→ **EXERCISE REQUIREMENTS**:
From the material below, copy every line in which the word "crédito" occurs.

→ **TASK MATERIAL**:
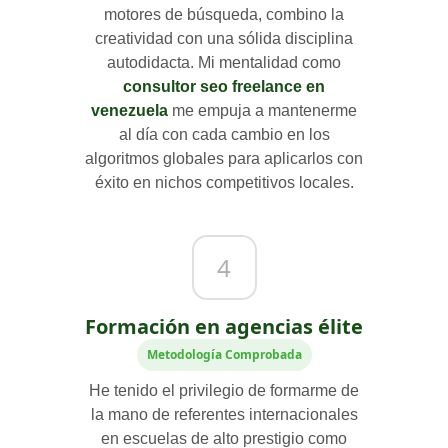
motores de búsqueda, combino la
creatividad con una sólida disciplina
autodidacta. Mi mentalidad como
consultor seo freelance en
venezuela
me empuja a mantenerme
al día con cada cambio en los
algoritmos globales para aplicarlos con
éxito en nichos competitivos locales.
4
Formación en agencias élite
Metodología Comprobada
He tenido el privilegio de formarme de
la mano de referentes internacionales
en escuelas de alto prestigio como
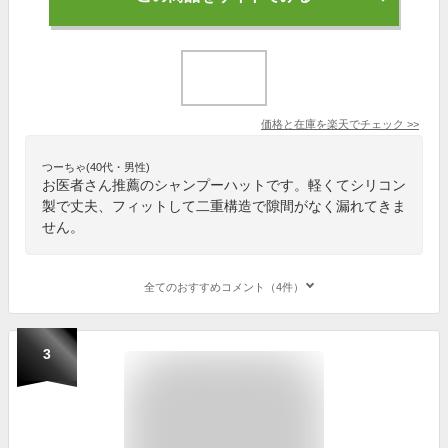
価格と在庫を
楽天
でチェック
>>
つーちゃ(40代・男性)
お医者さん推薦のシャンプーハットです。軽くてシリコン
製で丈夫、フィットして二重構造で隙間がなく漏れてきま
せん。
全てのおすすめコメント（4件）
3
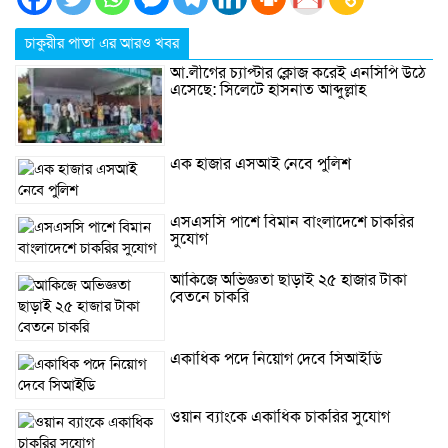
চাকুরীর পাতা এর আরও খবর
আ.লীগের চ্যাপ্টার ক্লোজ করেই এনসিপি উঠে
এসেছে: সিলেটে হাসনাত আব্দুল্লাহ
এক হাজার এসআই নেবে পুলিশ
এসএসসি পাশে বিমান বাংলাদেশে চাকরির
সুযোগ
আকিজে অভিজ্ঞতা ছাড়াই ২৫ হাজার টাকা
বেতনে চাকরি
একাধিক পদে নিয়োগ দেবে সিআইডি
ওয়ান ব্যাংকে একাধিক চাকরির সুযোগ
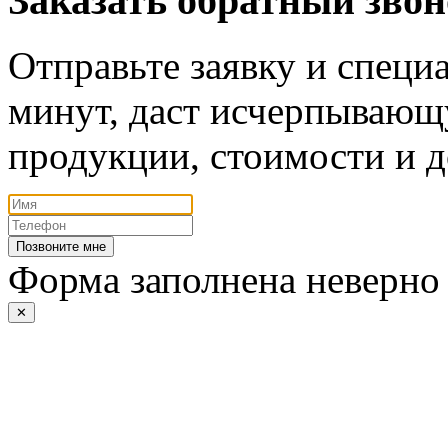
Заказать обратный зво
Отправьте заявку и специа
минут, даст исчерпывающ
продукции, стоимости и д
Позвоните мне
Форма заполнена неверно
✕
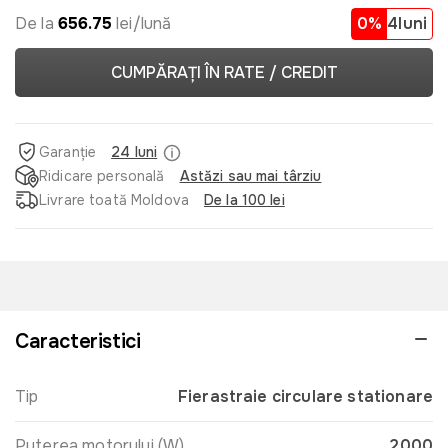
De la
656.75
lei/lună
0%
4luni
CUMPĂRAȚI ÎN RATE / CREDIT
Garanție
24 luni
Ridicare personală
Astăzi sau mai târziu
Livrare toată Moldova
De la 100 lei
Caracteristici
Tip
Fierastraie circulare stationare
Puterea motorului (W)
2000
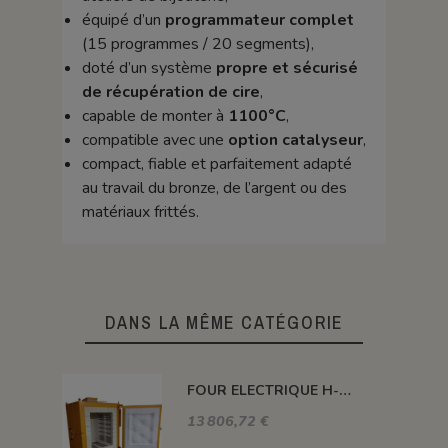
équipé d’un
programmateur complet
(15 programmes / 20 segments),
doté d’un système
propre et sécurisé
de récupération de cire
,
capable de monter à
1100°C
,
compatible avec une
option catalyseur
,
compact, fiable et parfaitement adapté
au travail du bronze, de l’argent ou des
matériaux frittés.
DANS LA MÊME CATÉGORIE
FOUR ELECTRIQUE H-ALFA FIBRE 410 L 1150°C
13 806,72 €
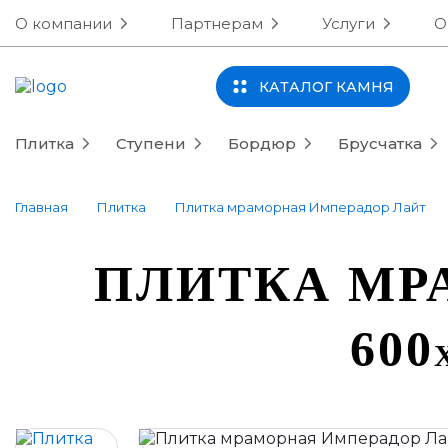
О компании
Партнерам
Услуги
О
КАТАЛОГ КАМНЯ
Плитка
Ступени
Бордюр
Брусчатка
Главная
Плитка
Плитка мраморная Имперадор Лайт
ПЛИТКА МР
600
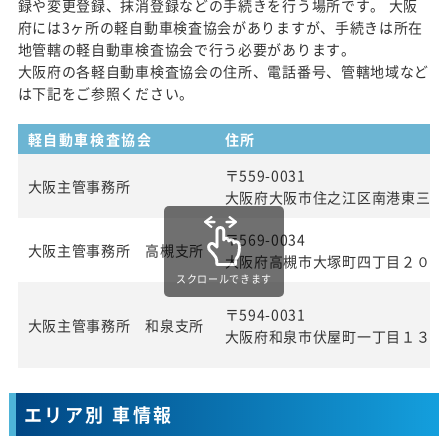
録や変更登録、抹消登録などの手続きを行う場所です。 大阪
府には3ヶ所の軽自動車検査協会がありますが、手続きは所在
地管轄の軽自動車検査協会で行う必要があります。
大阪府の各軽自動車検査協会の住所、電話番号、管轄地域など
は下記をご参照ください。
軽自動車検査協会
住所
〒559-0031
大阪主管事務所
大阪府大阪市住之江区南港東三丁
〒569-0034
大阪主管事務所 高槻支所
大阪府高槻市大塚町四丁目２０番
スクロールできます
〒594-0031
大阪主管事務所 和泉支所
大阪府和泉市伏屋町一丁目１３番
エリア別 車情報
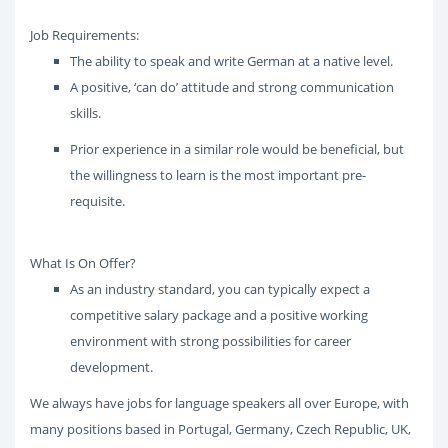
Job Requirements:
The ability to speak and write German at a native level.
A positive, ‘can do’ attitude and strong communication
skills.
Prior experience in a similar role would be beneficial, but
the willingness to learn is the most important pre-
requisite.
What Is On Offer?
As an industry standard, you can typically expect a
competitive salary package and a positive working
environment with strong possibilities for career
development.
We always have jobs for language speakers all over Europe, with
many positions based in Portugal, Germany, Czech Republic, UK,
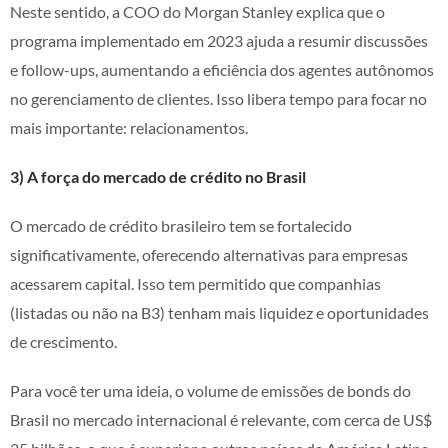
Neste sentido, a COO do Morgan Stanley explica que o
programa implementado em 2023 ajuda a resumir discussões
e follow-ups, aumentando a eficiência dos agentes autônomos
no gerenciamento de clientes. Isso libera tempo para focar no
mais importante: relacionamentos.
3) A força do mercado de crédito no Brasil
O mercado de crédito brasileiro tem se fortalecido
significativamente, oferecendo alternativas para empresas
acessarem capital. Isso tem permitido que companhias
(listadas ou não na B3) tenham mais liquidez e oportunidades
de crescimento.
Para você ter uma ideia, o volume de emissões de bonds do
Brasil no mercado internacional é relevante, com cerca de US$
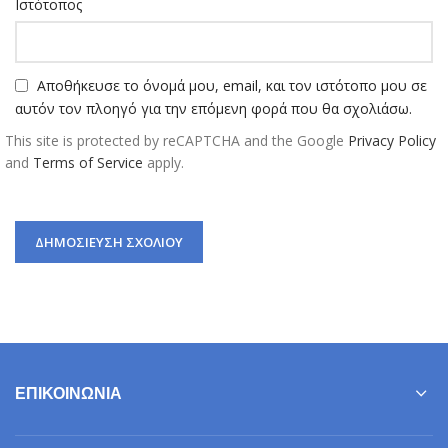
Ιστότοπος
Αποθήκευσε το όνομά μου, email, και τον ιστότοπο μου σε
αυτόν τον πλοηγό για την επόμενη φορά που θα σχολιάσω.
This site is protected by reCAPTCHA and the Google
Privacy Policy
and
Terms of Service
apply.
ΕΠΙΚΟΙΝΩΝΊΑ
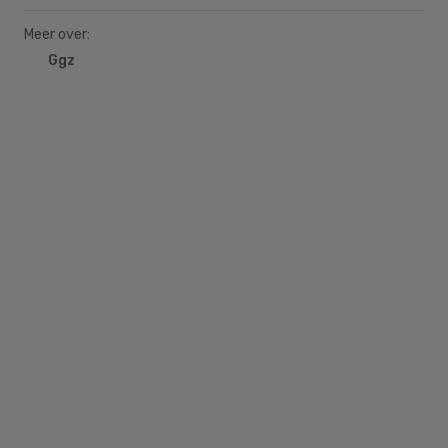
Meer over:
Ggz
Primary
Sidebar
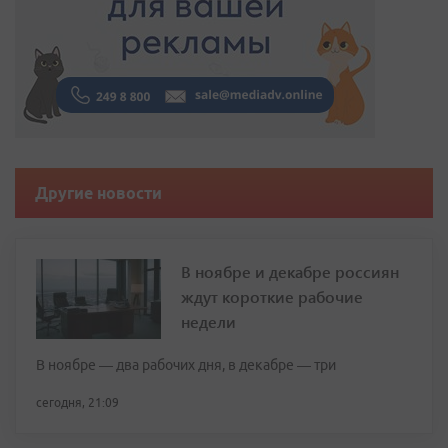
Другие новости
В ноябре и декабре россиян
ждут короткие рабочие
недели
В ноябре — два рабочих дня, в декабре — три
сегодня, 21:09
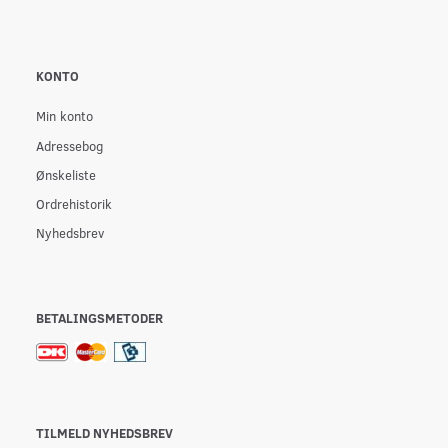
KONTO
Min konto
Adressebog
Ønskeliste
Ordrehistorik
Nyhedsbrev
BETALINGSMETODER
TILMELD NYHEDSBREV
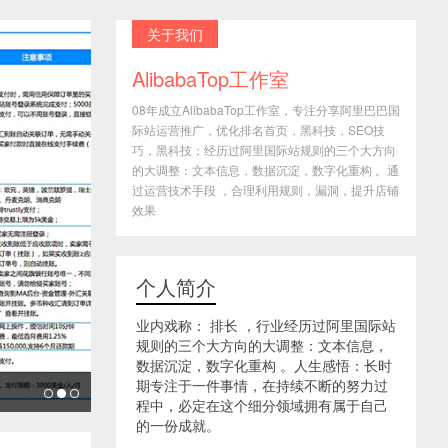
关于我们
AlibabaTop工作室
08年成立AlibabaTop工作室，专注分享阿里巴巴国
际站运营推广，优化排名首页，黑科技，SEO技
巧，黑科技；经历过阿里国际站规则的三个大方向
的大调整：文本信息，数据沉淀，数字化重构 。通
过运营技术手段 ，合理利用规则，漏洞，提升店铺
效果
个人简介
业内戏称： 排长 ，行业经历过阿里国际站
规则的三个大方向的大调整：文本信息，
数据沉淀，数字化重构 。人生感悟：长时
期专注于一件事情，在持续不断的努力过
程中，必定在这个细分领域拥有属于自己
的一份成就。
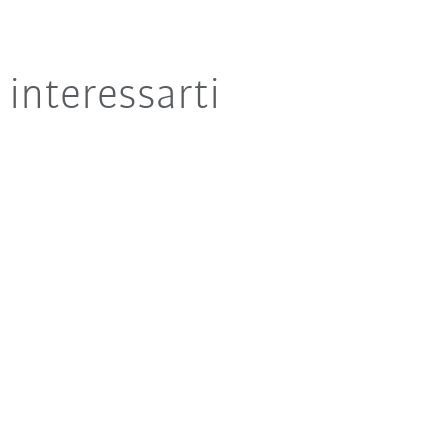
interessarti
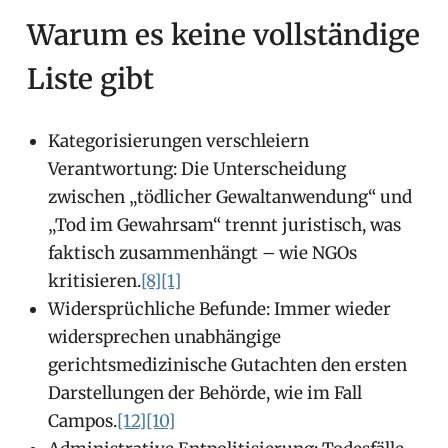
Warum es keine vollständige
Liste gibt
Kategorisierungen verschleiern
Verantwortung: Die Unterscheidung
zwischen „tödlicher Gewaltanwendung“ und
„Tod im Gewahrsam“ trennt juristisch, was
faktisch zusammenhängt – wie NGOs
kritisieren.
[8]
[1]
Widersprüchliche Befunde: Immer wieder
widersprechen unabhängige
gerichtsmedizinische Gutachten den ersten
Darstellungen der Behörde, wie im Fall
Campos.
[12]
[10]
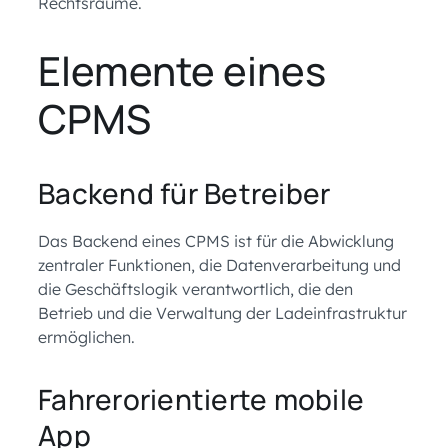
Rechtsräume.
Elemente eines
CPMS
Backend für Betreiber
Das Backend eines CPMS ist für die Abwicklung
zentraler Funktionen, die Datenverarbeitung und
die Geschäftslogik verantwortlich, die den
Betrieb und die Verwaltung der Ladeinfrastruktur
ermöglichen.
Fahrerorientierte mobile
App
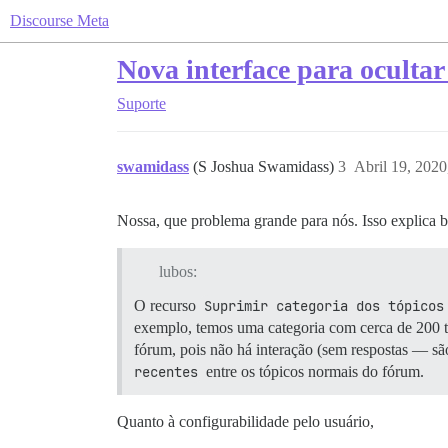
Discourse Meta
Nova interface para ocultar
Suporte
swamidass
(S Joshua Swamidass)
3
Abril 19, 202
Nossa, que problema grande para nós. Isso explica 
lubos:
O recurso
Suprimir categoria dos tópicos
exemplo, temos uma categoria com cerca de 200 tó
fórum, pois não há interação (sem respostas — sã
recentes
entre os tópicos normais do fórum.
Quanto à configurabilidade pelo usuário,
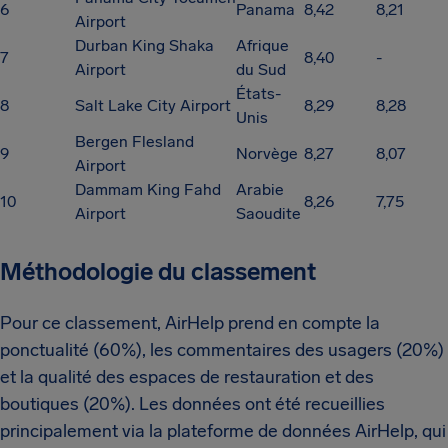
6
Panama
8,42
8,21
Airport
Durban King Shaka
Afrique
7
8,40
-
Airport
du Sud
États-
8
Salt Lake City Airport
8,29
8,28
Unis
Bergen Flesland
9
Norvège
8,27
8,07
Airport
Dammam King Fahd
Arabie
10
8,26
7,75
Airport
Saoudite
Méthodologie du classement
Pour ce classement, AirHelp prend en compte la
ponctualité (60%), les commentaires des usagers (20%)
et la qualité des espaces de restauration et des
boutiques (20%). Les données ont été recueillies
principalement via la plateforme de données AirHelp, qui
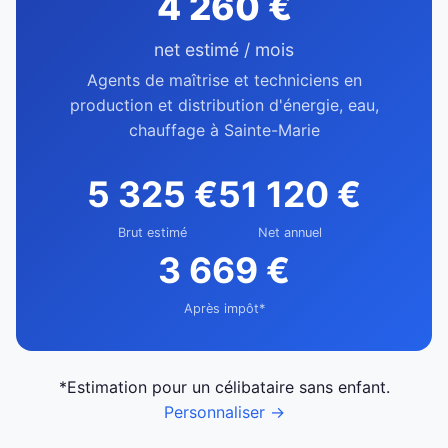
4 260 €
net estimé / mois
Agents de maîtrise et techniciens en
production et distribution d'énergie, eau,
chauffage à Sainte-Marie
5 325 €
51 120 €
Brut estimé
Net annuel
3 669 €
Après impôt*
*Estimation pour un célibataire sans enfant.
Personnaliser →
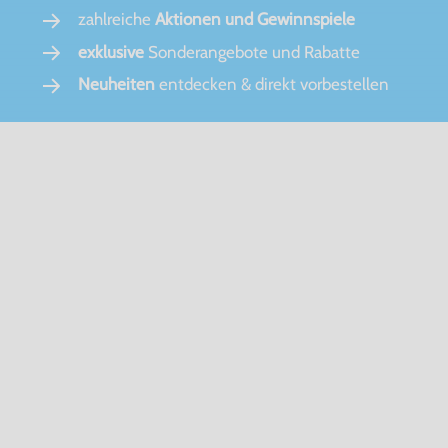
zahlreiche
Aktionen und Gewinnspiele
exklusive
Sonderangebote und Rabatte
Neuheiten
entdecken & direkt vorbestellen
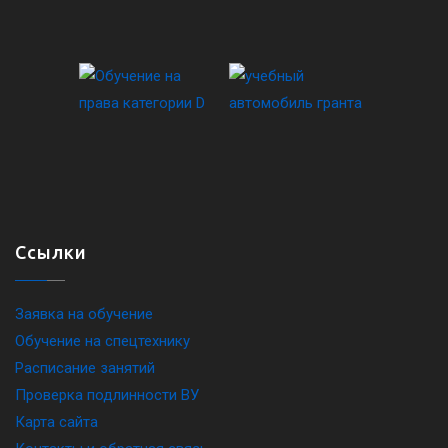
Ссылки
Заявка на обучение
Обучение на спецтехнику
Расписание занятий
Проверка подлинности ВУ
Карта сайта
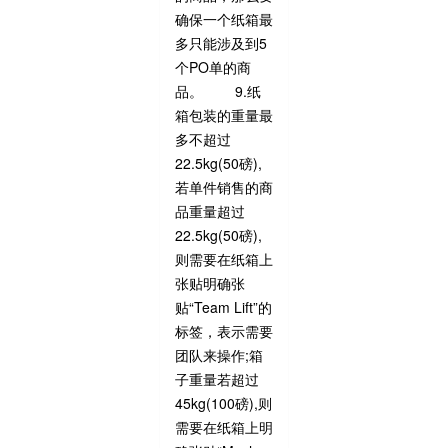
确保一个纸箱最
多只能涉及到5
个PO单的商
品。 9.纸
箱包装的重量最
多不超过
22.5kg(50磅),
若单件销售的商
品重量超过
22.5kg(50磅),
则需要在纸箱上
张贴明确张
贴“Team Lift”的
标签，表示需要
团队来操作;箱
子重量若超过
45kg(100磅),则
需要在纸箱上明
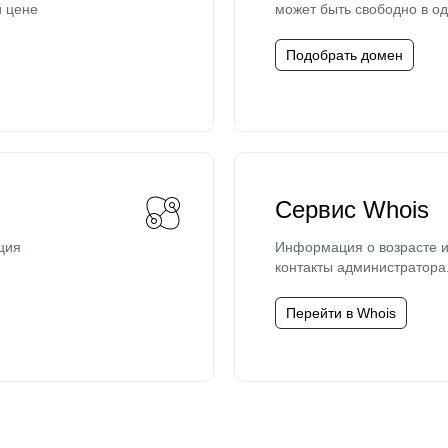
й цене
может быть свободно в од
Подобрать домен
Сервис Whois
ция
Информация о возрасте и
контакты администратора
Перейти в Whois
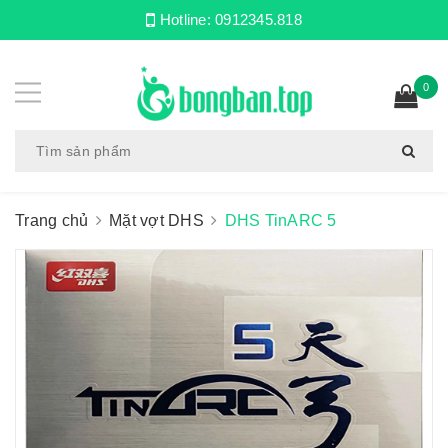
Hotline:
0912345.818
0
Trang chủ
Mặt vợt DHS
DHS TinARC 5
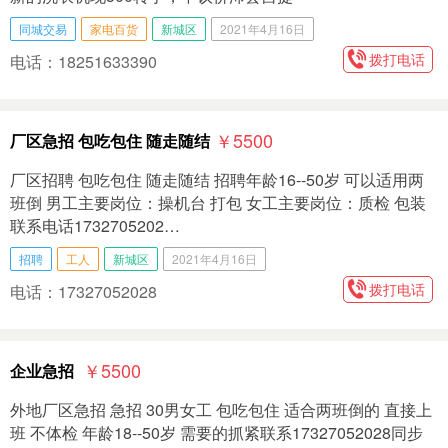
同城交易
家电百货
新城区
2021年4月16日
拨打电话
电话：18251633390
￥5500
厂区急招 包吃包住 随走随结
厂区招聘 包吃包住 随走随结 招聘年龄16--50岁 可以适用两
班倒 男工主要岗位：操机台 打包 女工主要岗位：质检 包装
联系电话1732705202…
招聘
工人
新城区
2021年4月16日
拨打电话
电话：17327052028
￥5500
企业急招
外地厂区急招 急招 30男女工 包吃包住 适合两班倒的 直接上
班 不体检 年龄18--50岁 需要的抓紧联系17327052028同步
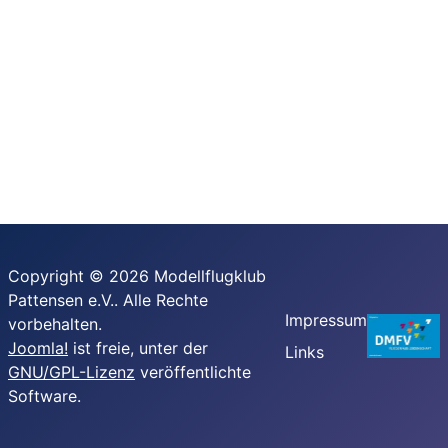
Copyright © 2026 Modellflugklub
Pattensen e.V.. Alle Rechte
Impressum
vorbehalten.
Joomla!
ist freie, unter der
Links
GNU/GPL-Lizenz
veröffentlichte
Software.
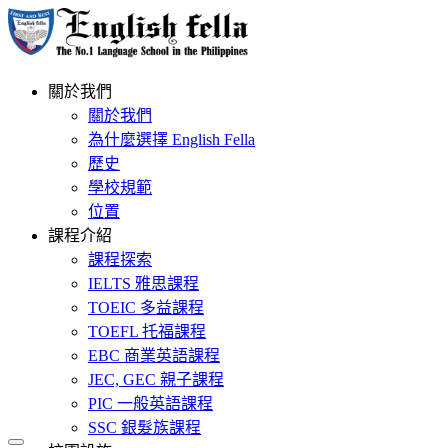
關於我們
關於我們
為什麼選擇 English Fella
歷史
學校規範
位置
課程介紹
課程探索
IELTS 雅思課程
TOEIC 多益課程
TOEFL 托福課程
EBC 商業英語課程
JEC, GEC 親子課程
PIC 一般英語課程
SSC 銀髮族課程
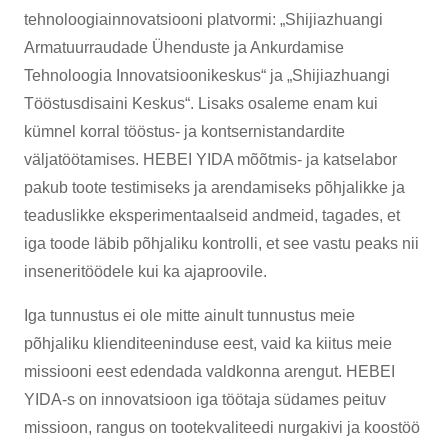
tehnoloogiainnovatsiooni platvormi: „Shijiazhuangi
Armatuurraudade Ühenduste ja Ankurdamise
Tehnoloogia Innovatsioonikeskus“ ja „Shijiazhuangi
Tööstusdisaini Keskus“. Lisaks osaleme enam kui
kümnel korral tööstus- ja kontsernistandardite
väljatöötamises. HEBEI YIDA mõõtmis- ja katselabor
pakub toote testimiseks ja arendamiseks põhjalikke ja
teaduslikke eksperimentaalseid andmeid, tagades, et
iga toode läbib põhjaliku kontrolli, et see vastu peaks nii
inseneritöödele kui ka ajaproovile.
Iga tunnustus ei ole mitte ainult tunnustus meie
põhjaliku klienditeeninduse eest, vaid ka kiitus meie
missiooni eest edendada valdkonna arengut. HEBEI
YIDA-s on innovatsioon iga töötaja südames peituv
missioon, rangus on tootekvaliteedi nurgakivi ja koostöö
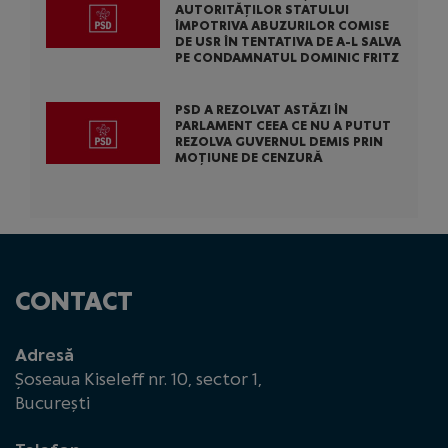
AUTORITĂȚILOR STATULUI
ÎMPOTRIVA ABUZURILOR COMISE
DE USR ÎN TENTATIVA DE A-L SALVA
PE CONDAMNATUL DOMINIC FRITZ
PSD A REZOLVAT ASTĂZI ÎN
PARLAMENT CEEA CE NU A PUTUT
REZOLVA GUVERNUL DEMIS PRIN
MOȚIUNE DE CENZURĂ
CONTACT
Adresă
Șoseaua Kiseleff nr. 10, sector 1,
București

→ **ANSWER TO THIS EXERCISE**:
3) A força do mercado de crédito no Brasil
O mercado de crédito brasileiro tem se fortalecido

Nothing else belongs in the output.